Wir arbeiten natürlich auch an nachhaltigen Bauweisen und versuchen zunehmend, auf alternative Dämmmaterialien umzusteigen. Im nächsten geplanten Kondominium wird deshalb nur Steinwolle verbaut. Auch bei uns gilt es, Styropordämmungen zu vermeiden, künftig könnte vielleicht vermehrt mit Hanf oder Flachs gearbeitet werden. Nachhaltigkeit ist ein laufender Prozess mit viel Entwicklungspotenzial. Dazu gehört auch, kleinere Ideen umzusetzen. So wird angedacht, künftig Fruchtbäume anstelle von Laubbäumen bei den Kondominien zu pflanzen, um etwas Essbares zu erhalten. Auch Gründächer und Bienendächer gehören zum Nachhaltigkeitsgedanken. Begrünte, mit Blumen bepflanzte Dächer helfen den Bienen bei der Bestäubung. Das Regenwasser wird in der angelegten Substratschicht gespeichert und wieder in die Umwelt abgegeben. Dadurch wird der Überhitzung der Gebäude entgegengewirkt, das Wasser läuft nicht einfach in umliegende Gewässer ab und die Umwelt wird so unterstützt. Begrünte Dächer werden immer beliebter. Ob die Umsetzung möglich ist, hängt aber vom Standort des Gebäudes und der Dachform ab.

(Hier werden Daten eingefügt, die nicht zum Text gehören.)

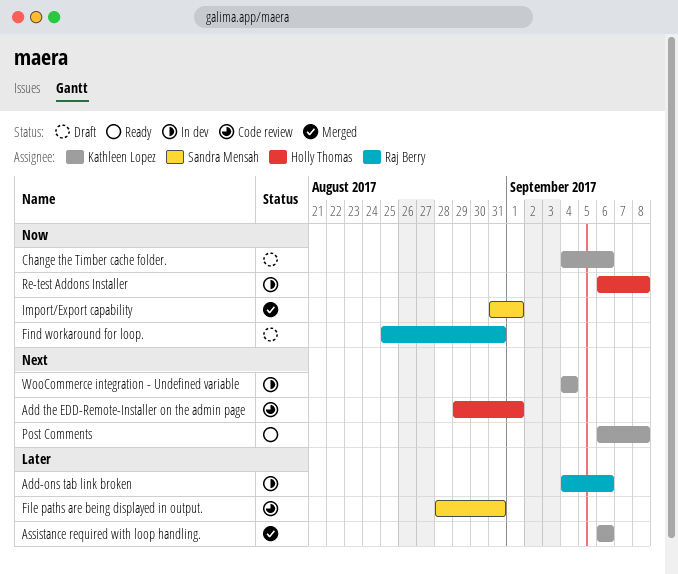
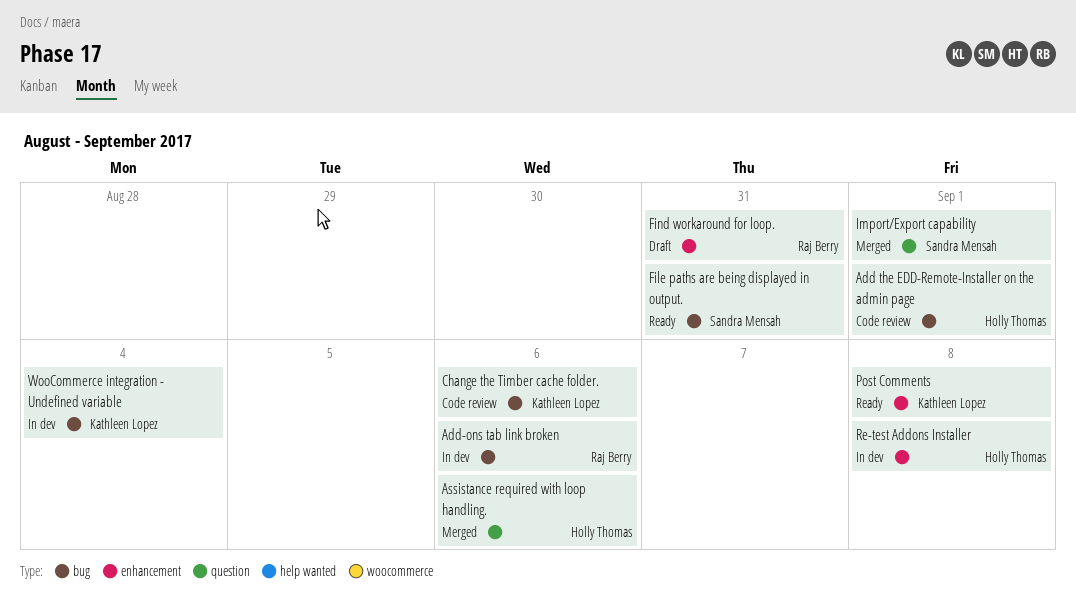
Assistance required with loop handling., owner: Kathleen Lopez -> Holly Thomas
Change the Timber cache folder., status: Draft -> Code review
File paths are being displayed in output., status: Code review -> Ready

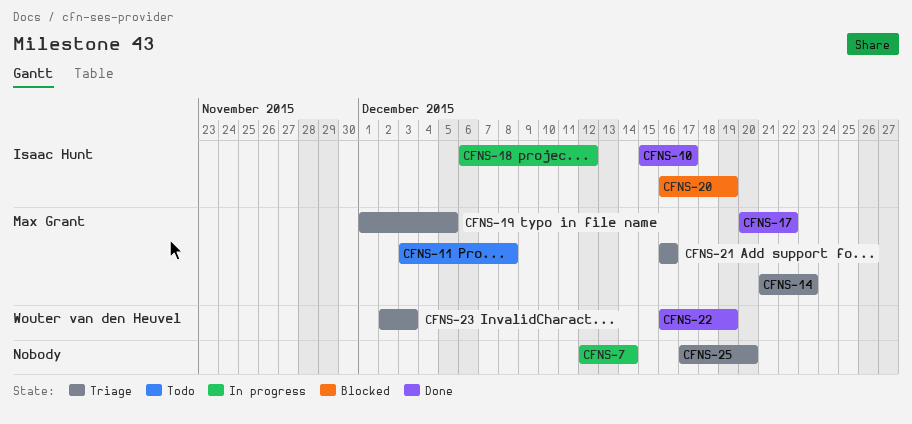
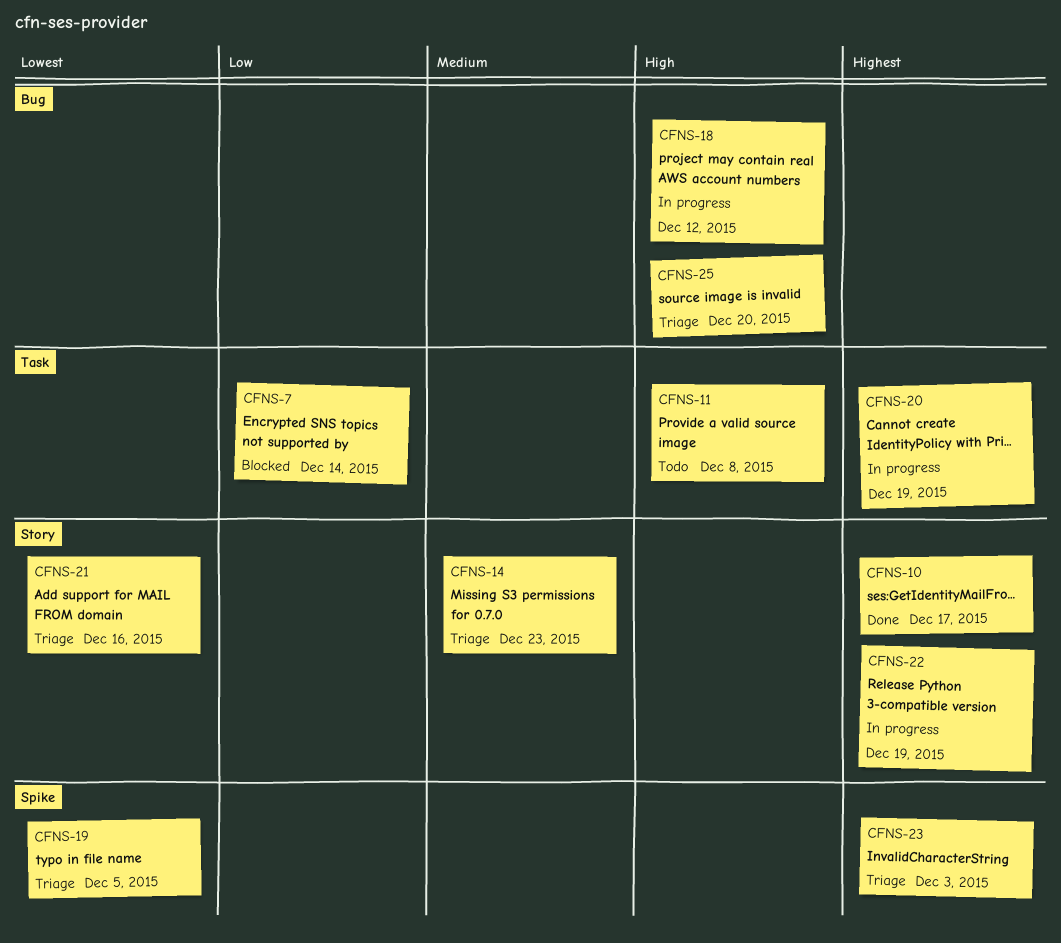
CFNS-7, status: In progress -> Blocked
CFNS-17: present -> none
CFNS-20, status: Blocked -> In progress
CFNS-22, status: Done -> In progress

Ist Südtirol auf einem guten

Weg, nachhaltig zu bauen?

Ja, die Landesregierung hat mit dem Verbot der Bebauung landwirtschaftlichen Grüns gute Arbeit geleistet. Die Klimahaus trägt zudem einen wesentlichen Teil dazu bei. Sie begleitet und unterstützt Bauprojekte auf ihrem Weg zu mehr Energieeffizienz und Nachhaltigkeit. Im Allgemeinen wird Nachhaltigkeit mittlerweile besser kommuniziert als in der Vergangenheit. Früher wurde sie oft verpönt und als nicht funktionsfähig oder wenig qualitativ angeprangert, wobei Inhalte der Öffentlichkeit schlicht falsch vermittelt wurden, die Meinung hielt sich aber hartnäckig. Die junge Generation besitzt ein großes Bewusstsein für das Thema Nachhaltigkeit, deshalb wird es kein vorübergehender Trend sein, sondern eine neue Richtung, die sich ständig entwickelt. Neue Materialien und Bauweisen erfordern Zeit zum Kennenlernen. Erfahrungswerte, besonders positive, sind für eine stetige Weiterentwicklung wichtig. Wenn wir in Südtirol hier am Ball bleiben, sind wir auf einem guten Weg.